======== RECORDS TO PROCESS ========

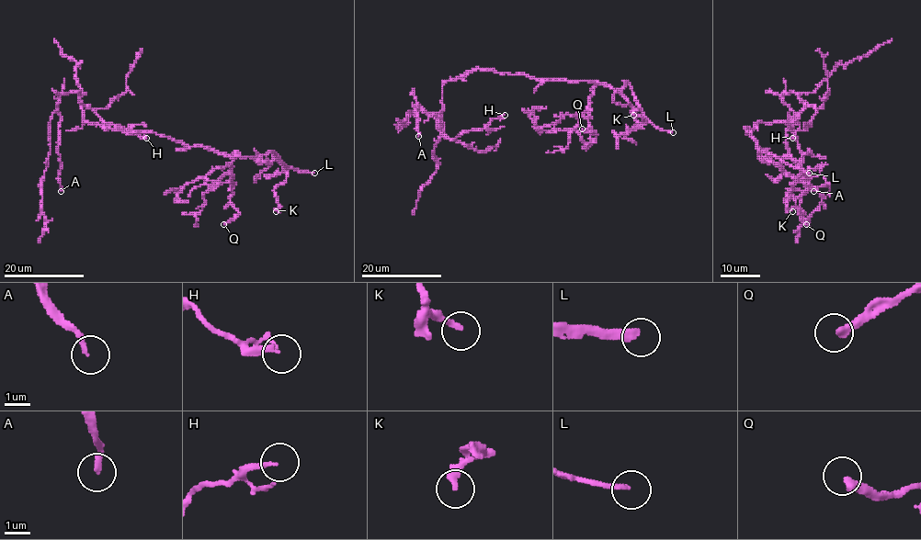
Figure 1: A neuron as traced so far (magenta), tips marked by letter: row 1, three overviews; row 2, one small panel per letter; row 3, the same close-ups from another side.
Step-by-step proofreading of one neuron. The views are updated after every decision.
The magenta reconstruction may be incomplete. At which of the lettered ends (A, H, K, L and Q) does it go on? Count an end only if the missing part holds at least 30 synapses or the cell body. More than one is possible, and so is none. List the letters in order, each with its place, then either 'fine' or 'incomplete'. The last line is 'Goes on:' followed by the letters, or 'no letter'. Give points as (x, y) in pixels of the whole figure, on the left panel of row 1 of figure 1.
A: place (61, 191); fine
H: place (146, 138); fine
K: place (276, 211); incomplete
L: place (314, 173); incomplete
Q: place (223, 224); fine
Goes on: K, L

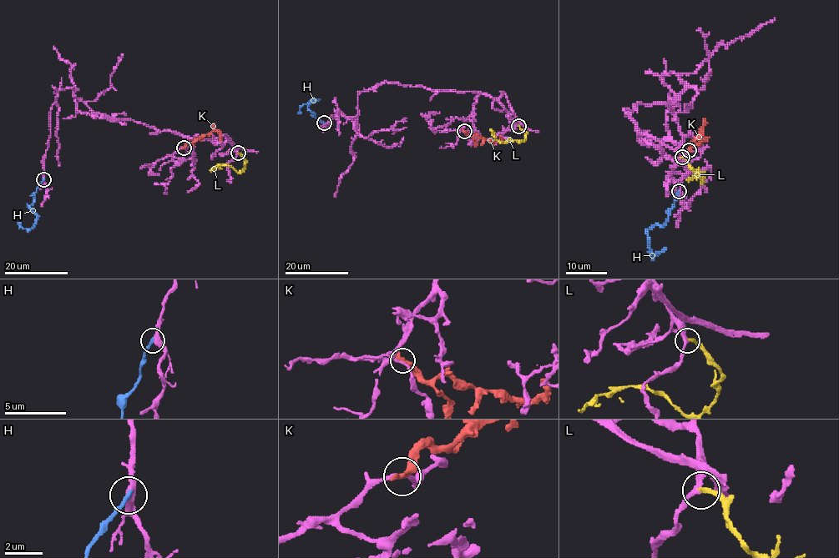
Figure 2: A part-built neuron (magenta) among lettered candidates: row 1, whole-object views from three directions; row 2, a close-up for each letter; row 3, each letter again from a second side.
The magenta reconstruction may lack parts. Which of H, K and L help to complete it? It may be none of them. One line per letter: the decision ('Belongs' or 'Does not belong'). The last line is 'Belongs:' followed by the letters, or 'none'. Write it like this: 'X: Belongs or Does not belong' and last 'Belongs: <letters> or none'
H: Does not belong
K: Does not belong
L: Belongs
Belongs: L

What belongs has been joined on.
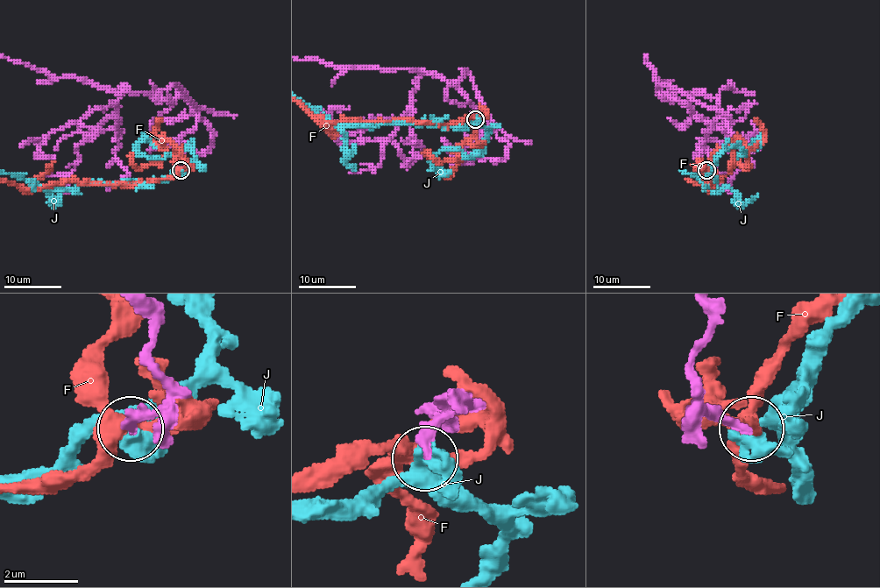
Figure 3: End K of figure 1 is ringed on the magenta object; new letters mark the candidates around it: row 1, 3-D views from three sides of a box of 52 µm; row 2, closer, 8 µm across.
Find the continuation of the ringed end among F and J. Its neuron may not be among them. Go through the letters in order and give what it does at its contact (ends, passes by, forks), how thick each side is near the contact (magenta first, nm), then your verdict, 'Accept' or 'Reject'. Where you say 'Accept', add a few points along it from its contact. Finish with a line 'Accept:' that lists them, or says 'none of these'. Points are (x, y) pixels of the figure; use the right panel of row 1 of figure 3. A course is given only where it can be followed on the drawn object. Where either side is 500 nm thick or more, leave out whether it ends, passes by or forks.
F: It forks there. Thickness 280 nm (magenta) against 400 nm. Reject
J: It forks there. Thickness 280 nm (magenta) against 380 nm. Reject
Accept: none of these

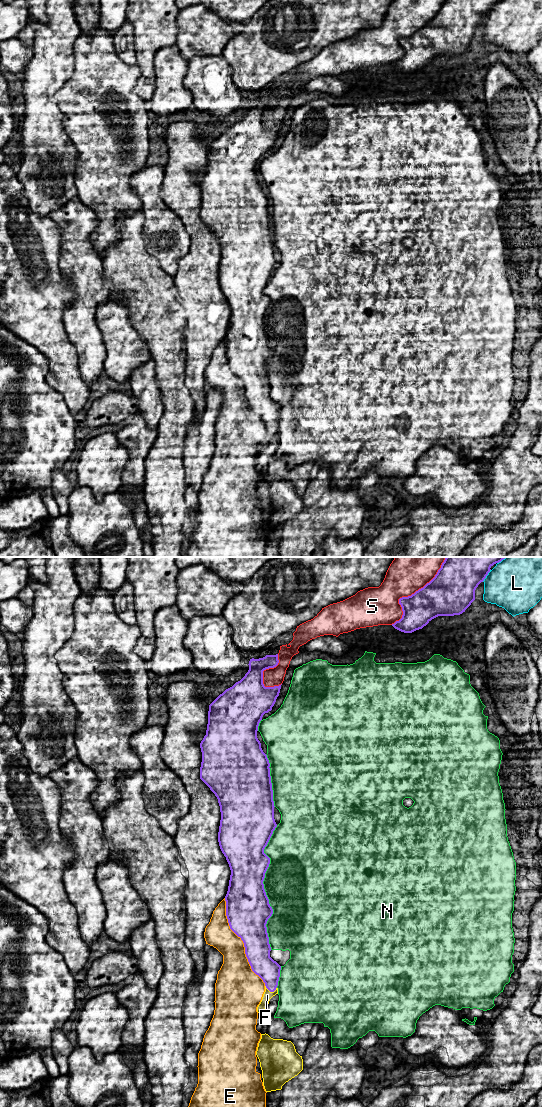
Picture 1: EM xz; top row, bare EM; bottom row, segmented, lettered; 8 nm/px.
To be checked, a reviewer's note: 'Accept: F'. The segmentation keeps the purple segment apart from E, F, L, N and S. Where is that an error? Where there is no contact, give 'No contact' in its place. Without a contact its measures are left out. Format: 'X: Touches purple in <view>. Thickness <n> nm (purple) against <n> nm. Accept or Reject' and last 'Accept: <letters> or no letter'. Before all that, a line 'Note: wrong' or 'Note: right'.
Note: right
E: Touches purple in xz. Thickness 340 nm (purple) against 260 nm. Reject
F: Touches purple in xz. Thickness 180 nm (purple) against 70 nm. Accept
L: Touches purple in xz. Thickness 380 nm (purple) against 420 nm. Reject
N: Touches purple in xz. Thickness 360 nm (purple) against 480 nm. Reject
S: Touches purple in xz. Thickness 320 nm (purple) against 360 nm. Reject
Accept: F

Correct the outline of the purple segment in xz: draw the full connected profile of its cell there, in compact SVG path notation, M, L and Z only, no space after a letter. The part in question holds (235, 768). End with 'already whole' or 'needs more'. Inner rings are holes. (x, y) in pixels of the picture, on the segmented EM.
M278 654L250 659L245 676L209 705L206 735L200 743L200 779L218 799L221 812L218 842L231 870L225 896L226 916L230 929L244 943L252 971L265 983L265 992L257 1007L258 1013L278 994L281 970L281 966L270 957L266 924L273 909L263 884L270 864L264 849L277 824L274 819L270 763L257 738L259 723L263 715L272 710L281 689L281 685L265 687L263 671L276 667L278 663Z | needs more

========

» WHAT THIS TASK INVOLVES: From the listing, copy every line where the string "three" appears.

» SOLUTION FOR THIS EXERCISE:
Figure 1: A neuron as traced so far (magenta), tips marked by letter: row 1, three overviews; row 2, one small panel per letter; row 3, the same close-ups from another side.
Figure 2: A part-built neuron (magenta) among lettered candidates: row 1, whole-object views from three directions; row 2, a close-up for each letter; row 3, each letter again from a second side.
Figure 3: End K of figure 1 is ringed on the magenta object; new letters mark the candidates around it: row 1, 3-D views from three sides of a box of 52 µm; row 2, closer, 8 µm across.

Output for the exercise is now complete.